Sunday, September 12, 2004; Page A01
President Bush's post-convention bounce in state and national polls has left Democratic challenger John F. Kerry with a smaller battlefield upon which to contest the presidential election and a potentially more difficult route to an electoral college victory than his advisers envisioned a few months ago.
The Kerry campaign and Democratic Party officials face difficult choices in the coming days involving the allocation of millions of dollars of television ads and the concentration of campaign workers as they decide whether to concede some states to Bush that they earlier hoped to turn into battlegrounds. Bush may have to do the same but on a more limited scale.

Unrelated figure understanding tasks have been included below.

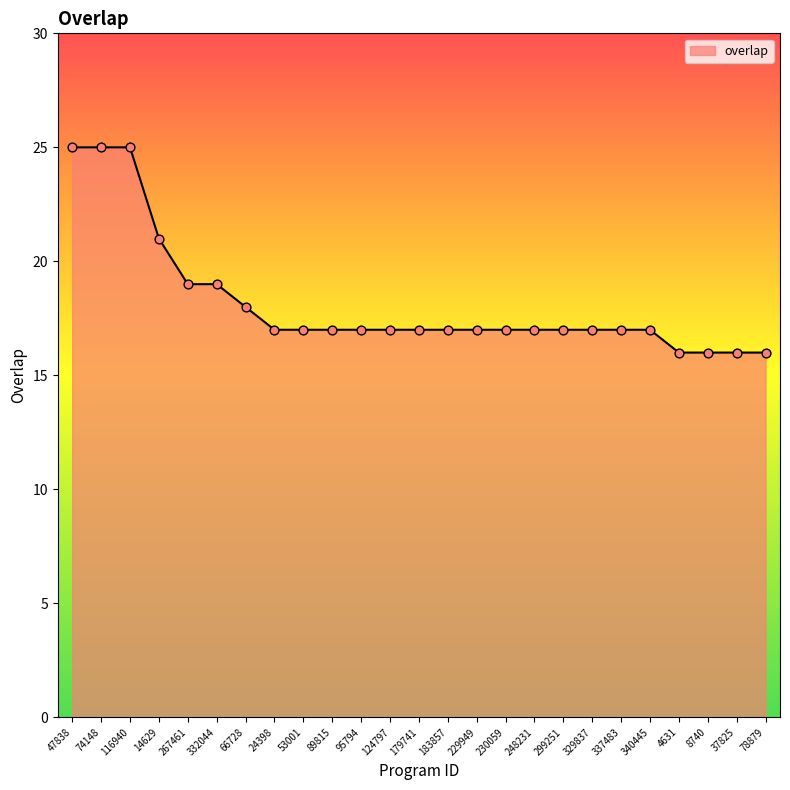

Which has a higher value, 24398 or 74148?

74148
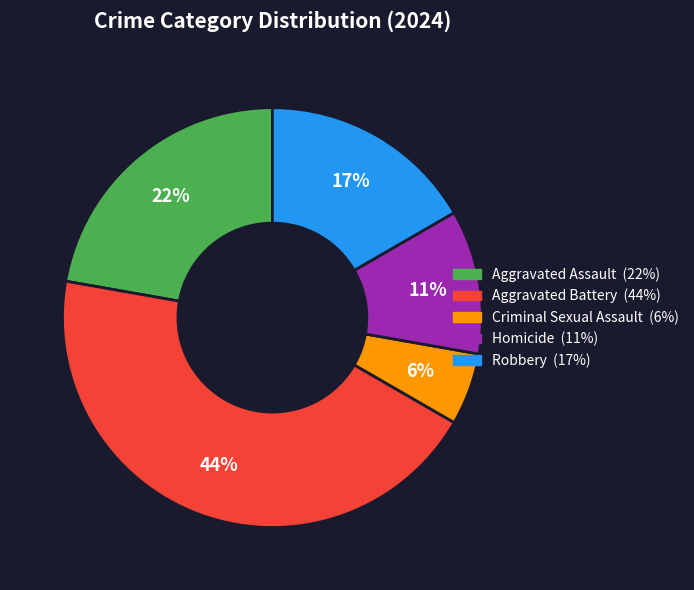

Approximately how many times larger is the value at Aggravated Assault compared to Robbery?

1.3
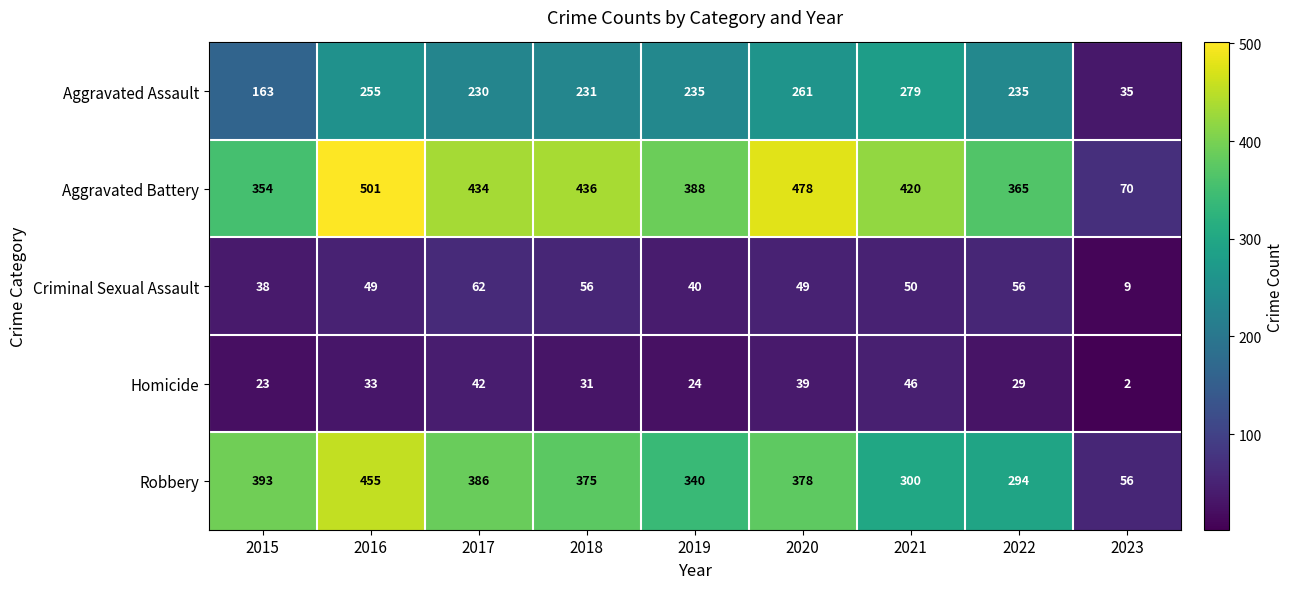

Read the Aggravated Battery value at 2015, to the nearest 5.

355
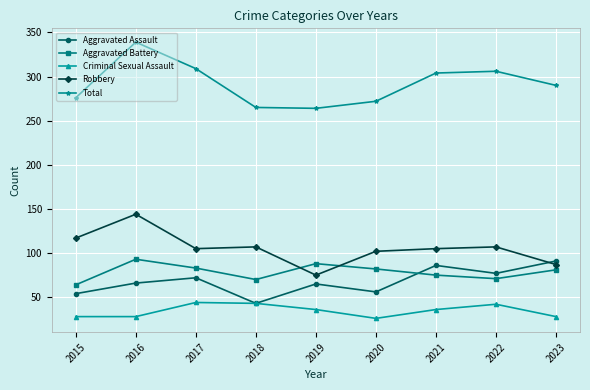

What value does the Criminal Sexual Assault series have at 2017?

44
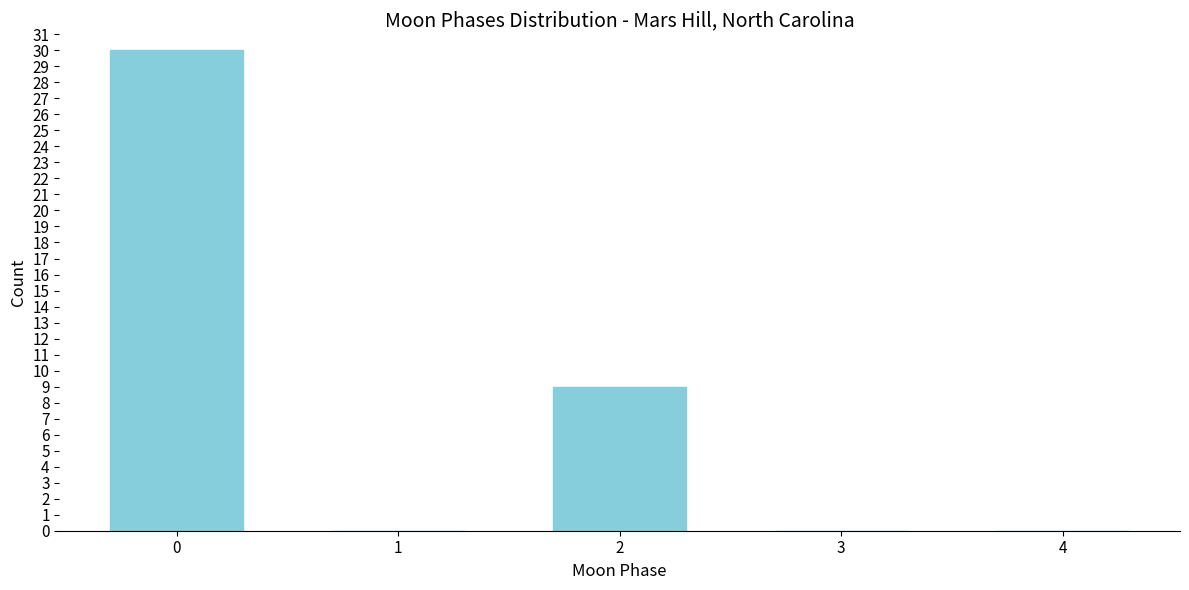

Reading right to left, list all the values displayed in this chart.

4=0	3=0	2=9	1=0	0=30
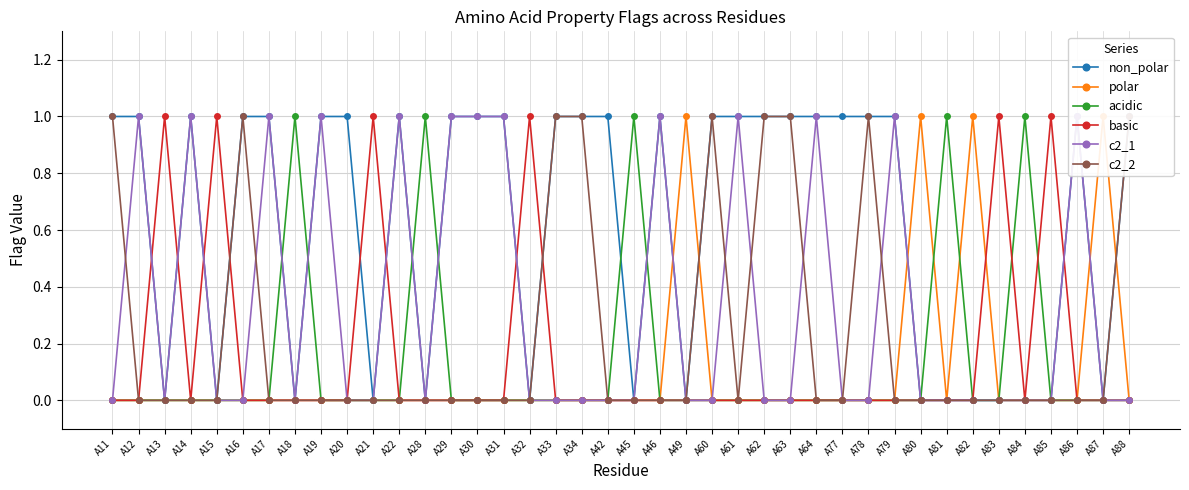

True or false: c2_1 has a value of 0 at A20.

False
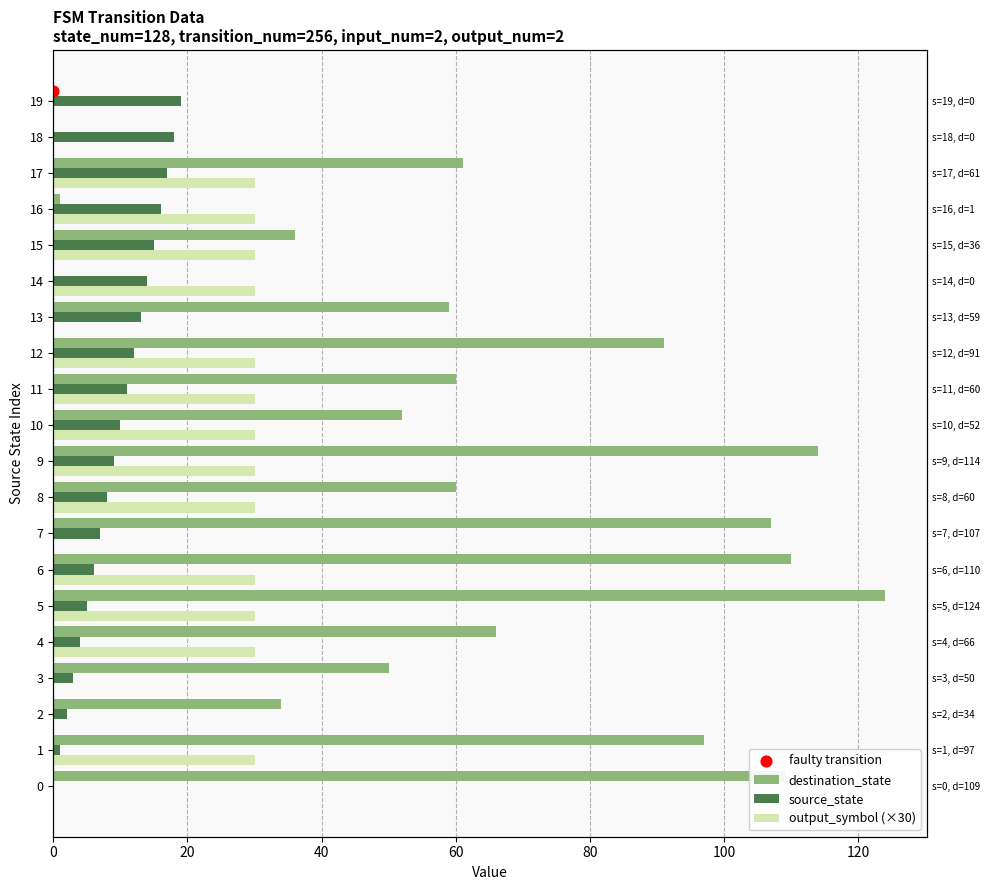

What is the total value across all series at 13?

72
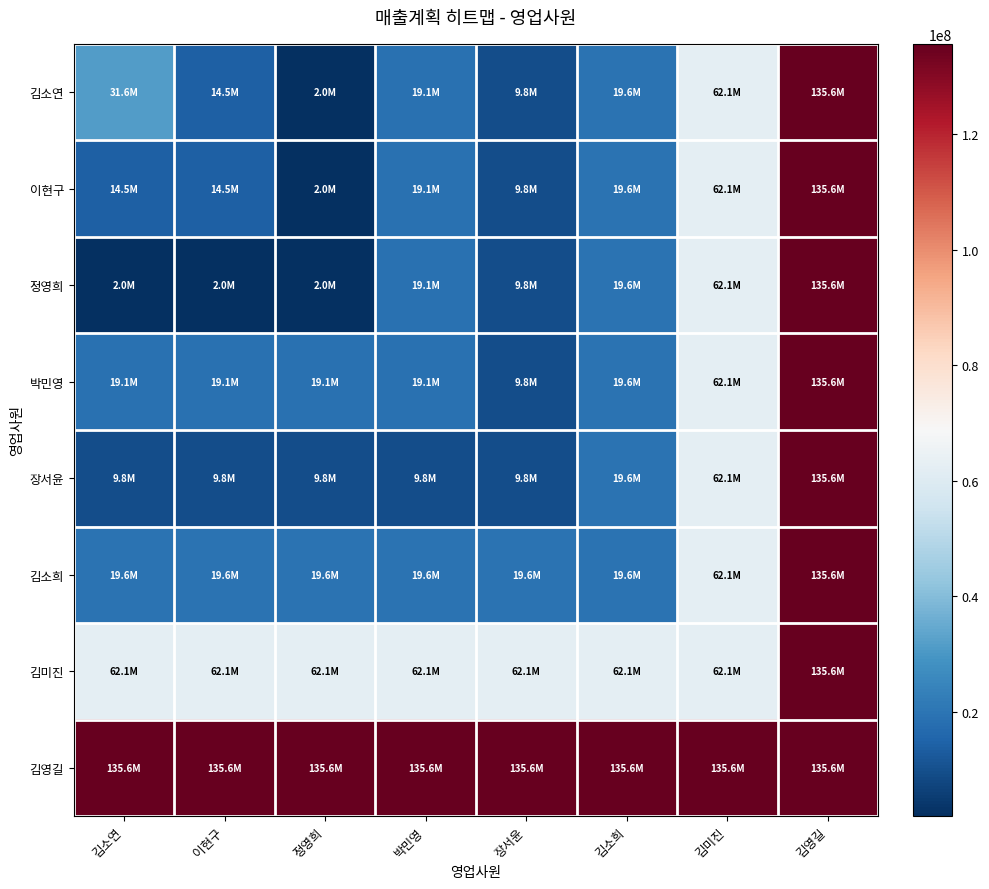

At which category is the sum across all series the highest?

김영길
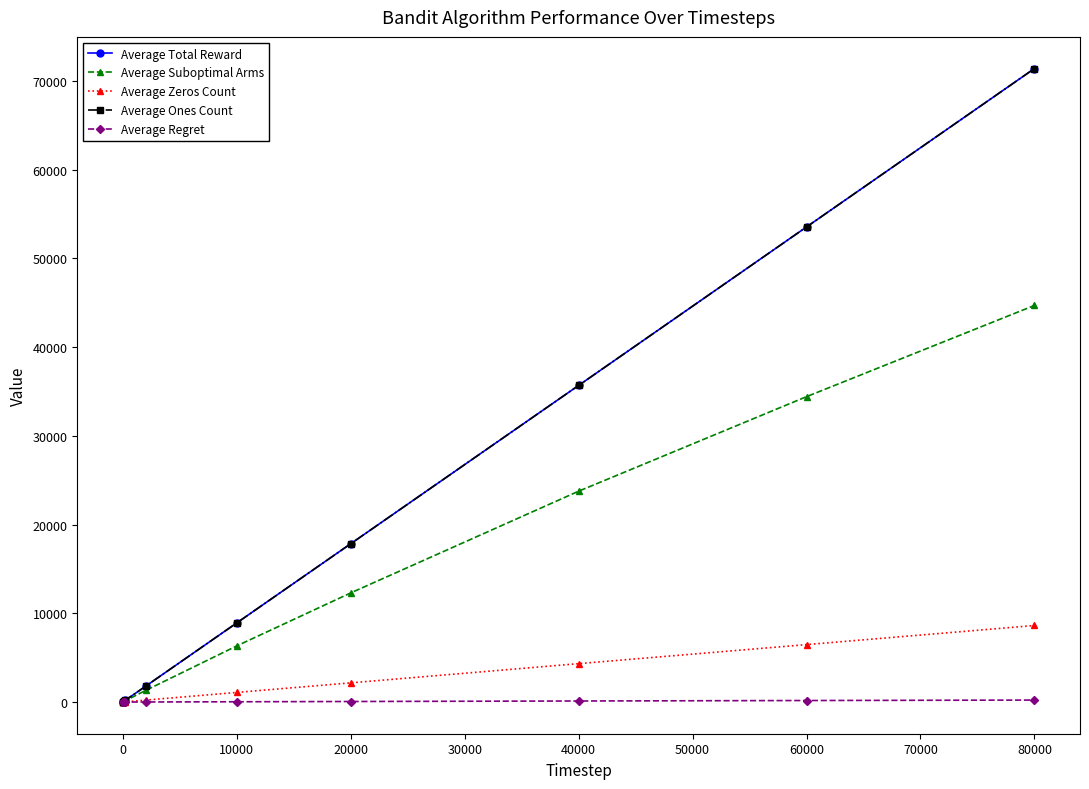

At which category is the sum across all series the highest?

80000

The presidential race looks closer in many battleground states than some national polls suggest, a morale boost for Democrats after Kerry's worst month of the general election. But as the number of truly competitive states has shrunk, Kerry is faced with the reality that he must pick off one of two big battlegrounds Bush won four years ago -- Florida or Ohio -- or capture virtually every other state still available. To do that, he must hold onto several states Al Gore won in 2000 that are now highly competitive.
The Massachusetts senator spent much of the summer trying to expand the number of battleground states with television advertising and campaign trips to places such as Arizona, Colorado, Louisiana and Virginia. But in the past week, Kerry dramatically scaled back the number of states in which he is running ads. Democratic strategists privately acknowledge that only a significant change in the overall race will put some of the states Kerry sought to make competitive back into play. Democratic hopes for victory in Missouri have diminished sharply, as well.